*What is expected*
Go through the records below and return each line that has "Lane" in it.

*Records to process*
════════════════
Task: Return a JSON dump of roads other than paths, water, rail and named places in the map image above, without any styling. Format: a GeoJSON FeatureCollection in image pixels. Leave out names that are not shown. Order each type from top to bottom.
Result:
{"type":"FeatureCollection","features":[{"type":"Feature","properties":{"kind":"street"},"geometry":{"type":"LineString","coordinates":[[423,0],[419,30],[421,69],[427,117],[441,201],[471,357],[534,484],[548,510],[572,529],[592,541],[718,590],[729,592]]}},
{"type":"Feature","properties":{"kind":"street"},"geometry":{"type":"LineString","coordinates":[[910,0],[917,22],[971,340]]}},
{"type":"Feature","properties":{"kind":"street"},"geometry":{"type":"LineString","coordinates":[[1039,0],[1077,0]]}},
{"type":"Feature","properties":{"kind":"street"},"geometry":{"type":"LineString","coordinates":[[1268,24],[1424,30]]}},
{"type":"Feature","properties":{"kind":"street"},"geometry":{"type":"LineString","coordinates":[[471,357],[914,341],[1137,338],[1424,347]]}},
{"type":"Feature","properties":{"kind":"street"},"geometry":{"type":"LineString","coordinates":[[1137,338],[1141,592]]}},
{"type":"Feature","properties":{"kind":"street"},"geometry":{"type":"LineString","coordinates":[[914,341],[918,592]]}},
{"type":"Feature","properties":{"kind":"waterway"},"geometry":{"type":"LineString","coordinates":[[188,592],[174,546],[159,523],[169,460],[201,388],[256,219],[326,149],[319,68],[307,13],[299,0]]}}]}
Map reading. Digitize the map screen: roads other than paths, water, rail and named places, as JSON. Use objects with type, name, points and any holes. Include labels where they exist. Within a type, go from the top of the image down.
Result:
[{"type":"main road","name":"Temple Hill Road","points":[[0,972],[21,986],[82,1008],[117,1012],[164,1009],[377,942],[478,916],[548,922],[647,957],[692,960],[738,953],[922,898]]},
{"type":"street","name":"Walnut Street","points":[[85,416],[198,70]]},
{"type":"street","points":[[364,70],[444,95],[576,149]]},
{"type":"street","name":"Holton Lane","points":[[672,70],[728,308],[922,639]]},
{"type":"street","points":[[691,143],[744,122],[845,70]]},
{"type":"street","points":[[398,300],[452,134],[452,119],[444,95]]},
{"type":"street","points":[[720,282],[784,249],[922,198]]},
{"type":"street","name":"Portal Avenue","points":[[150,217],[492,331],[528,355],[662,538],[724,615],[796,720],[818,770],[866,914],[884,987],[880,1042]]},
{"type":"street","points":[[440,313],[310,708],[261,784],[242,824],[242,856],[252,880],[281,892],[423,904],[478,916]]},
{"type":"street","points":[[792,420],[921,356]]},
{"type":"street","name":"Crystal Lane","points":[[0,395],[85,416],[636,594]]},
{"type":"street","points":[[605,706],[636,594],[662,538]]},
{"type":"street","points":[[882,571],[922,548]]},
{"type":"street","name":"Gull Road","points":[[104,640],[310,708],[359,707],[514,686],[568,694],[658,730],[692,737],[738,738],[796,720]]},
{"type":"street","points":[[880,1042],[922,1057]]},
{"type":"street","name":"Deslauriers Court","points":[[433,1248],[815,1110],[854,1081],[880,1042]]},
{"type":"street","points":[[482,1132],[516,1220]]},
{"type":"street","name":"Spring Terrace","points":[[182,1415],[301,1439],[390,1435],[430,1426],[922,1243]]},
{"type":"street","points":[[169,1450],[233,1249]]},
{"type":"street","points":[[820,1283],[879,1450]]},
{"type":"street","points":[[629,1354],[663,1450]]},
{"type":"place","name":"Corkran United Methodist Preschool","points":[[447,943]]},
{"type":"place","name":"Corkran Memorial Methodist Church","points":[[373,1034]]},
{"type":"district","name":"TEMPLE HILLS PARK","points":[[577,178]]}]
════════════════
*Written solution*
{"type":"street","name":"Holton Lane","points":[[672,70],[728,308],[922,639]]},
{"type":"street","name":"Crystal Lane","points":[[0,395],[85,416],[636,594]]},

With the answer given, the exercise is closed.